Execution Components

Languages allow a lot of flexibility in which

Statements are executed
Expressions are evaluated
Declarations are elaborated

In some languages, for example, C++, there is a declaration statement and an expression statement.

void f() {
    cout << "hello";       // expression
    int x = 10;            // declaration
    if (x < 2) return;     // statement
}

Some languages don't have statements at all — code is just made up of expressions. Yes, they even have while-expressions, not while-statements. Example in ML:

- val x = ref 5;
> val x = ref 5 : int ref
- val y = while !x > 0 do (print(Int.toString(!x)^"\n"); x := !x - 1);
5
4
3
2
1
> val y = () : unit

... and an example in Algol68

begin
   a := if b < c then d else e;
   a := begin f(b); g(c) end;
   g(d);
   2 + 3
end             # whole expression evaluates to 5 #

Expressions

At a fundamental level, programming can be viewed as nothing more than applying operators to operands. Operators can be simple things like "+" or "<", or can be user-defined functions, or can introduce declarations, or even modify control flow.

Recorded data:
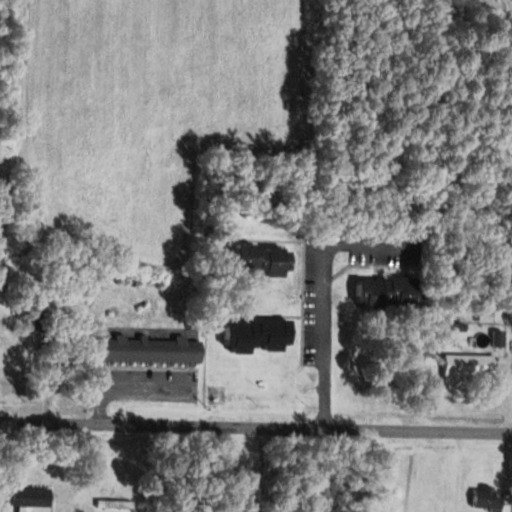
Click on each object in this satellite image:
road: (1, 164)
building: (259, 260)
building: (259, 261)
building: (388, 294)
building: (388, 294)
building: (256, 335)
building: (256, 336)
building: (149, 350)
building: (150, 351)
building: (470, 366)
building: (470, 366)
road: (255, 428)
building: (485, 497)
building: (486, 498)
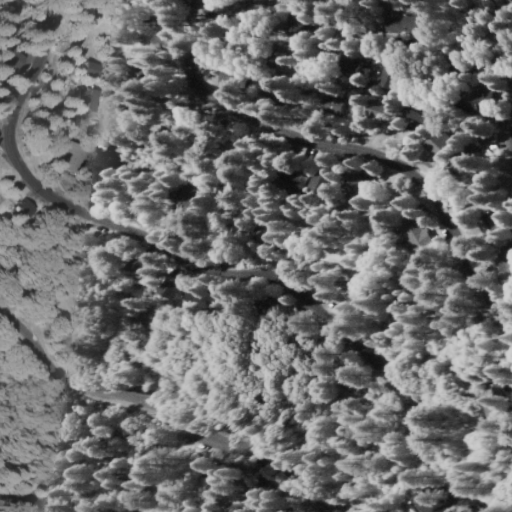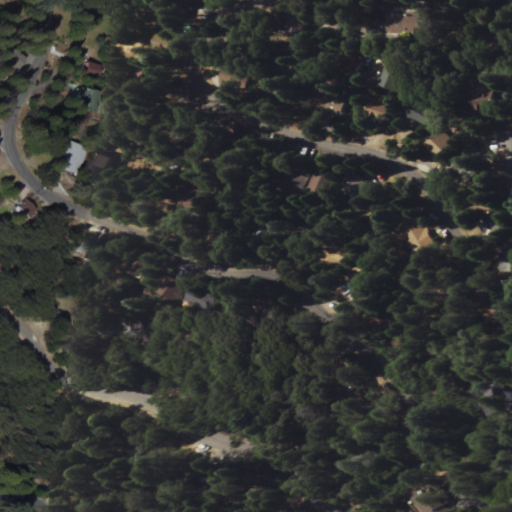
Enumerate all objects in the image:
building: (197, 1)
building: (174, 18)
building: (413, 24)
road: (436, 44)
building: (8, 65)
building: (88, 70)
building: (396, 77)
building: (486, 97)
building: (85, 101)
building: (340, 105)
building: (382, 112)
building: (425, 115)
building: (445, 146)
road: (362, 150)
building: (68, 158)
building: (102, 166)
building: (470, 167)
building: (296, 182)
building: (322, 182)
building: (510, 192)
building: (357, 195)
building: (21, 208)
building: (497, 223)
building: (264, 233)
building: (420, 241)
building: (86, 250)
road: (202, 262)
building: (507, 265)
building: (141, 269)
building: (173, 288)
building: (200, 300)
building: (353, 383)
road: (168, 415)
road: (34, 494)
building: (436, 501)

Task to carry out>
From the excerpt on statements and expressions, write out word for word the part that begins at the words containing "At a fundamental" and stops after "modify control flow.". The records have nothing to do with what comes next.

Correct response>
At a fundamental level, programming can be viewed as nothing more than applying operators to operands. Operators can be simple things like "+" or "<", or can be user-defined functions, or can introduce declarations, or even modify control flow.